Cells make up your organs. When cells die, your organs fail and health deteriorates, and you age and die.
To maintain and sustain life, some of your cells replicate themselves continually, such as epithelial cells in your intestine, while others do not divide, such as your heart cells and neurons in your brain.
How Body Cells May Become Damaged
Your body is composed of negatively and positively charged molecules, which must be balanced in order to enable your cells to function normally. A free radical is formed when there is imbalance in these molecules. A free radical also damages other molecules, causing them to produce more free radicals—and thus creating a chain reaction of damages that become the scourges of aging and the sources of disease and disorders, in particular, autoimmune diseases.
The Damages by Free Radicals
There are several types of free radicals, and oxygen free radicals are most damaging, especially to your DNA and cell membranes.
Your cells require oxygen for survival.

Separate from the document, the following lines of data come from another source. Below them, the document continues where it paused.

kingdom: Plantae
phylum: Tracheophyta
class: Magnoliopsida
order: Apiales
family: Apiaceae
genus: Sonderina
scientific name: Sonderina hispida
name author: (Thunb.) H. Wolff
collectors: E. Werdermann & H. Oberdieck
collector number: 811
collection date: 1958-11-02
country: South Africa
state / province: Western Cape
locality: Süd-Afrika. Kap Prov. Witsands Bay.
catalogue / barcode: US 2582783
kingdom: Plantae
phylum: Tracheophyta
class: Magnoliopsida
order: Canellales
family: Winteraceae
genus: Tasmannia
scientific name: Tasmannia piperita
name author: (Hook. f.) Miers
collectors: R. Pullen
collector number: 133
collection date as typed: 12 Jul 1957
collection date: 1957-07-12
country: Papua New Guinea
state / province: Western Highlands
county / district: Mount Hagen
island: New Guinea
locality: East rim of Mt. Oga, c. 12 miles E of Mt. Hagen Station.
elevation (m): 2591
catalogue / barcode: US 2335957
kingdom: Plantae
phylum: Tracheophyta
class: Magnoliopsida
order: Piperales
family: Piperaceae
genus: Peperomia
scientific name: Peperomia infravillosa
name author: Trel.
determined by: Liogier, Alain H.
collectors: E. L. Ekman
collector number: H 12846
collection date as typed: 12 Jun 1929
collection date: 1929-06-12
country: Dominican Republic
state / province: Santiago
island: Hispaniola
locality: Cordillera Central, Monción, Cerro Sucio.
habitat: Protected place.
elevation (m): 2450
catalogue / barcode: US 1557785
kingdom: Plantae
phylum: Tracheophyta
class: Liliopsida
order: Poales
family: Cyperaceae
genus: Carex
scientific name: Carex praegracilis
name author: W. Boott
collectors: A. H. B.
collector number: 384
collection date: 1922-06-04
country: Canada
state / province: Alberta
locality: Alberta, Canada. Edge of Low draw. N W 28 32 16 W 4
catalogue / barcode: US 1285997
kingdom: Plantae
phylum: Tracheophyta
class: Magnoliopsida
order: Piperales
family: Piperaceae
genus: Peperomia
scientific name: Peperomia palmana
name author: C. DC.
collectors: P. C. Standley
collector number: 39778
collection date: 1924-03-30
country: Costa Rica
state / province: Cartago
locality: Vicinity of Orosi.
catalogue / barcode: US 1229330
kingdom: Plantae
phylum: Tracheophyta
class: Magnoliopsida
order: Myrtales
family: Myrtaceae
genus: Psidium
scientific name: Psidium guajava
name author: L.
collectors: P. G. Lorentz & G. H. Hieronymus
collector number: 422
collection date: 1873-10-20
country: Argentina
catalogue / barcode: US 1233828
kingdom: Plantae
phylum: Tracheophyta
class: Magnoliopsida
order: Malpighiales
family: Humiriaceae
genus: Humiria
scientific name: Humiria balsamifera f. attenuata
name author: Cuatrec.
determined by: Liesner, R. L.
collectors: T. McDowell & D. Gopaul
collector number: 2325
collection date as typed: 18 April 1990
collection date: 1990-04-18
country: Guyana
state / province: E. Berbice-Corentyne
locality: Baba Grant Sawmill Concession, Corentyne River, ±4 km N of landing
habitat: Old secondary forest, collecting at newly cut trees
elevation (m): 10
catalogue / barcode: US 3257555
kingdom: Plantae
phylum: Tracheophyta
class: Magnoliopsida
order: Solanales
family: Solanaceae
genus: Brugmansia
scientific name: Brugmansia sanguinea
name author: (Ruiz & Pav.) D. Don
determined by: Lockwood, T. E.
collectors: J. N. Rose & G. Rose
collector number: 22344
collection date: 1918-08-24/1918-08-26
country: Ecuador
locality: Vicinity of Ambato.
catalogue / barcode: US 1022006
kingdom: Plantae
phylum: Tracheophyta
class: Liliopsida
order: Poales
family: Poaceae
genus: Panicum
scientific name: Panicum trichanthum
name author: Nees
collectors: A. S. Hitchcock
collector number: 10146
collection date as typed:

Unfortunately, what gives life also takes away life. In the process of oxidation, harmful oxygen free radicals are produced. Oxygen free radicals and other free radicals in your body cause damages to your cells.
The neurons in your brain may become damaged by free radicals. The damage may be irreparable because the neurons, unlike other cells, cannot replicate themselves.
The cumulative damage to your DNA by free radicals is a major contributing factor to many autoimmune diseases, including human cancers.
When your LDL or “bad cholesterol” is attacked by free radicals, they become more attached to the walls of your arteries, and thus forming plagues to block the free flow of blood to your heart.
The only way to fight free radicals is by boosting your body’s own immunity.
As you age, your immune system becomes weaker, as evidenced by the high incidence of influenza and pneumonia after age 25, not to mention among the elderly. Therefore, it is important to boost your immunity, which is closely related to your thymus (the commander-in-chief of fighters in your immune system against foreign invaders), with the 10 most important nutritional supplements:
Vitamin A to prevent thymus shrinkage (5,000 IU daily dosage)
Vitamin B6 to maintain hormone levels and to prevent thymus shrinkage (50 mg daily dosage)
Vitamin C to regulate T-cell (white blood thymus cells) function (at least 1,000 mg daily dosage or up to bowel tolerance)
Vitamin E to increase infection resistance (400 0800 IU daily dosage)
Selenium to increase T-cell activity and antibody production for detoxification (100 mcg daily dosage)
Zinc to boost your thymus for maturing T-cells to fight invaders (15 mg daily dosage)
Coenzyme CO10 to increase energy production for cells’ activities
L-glutathione to regenerate immune cells in the immune system (200 mg daily dosage)
Magnesium to increase enzymatic reactions (100 mg daily dosage)
DHEA to control cortisol, the stress hormone (5 mg daily dosage)
Protecting the Immune System
In addition to taking supplements to boost your immunity, you need to use diet, such as a natural thyroid diet, to protect your immune system.
Eat natural foods. Cooking, food processing, and freezing destroy some of the health-promoting nutrients, such as enzymes, in your foods. Therefore, it is important to eat raw occasionally.
Eat phytonutrients, which are plant nutrients. These powerful nutrients include carotenoids, flavonoids, and phytosterols, among others.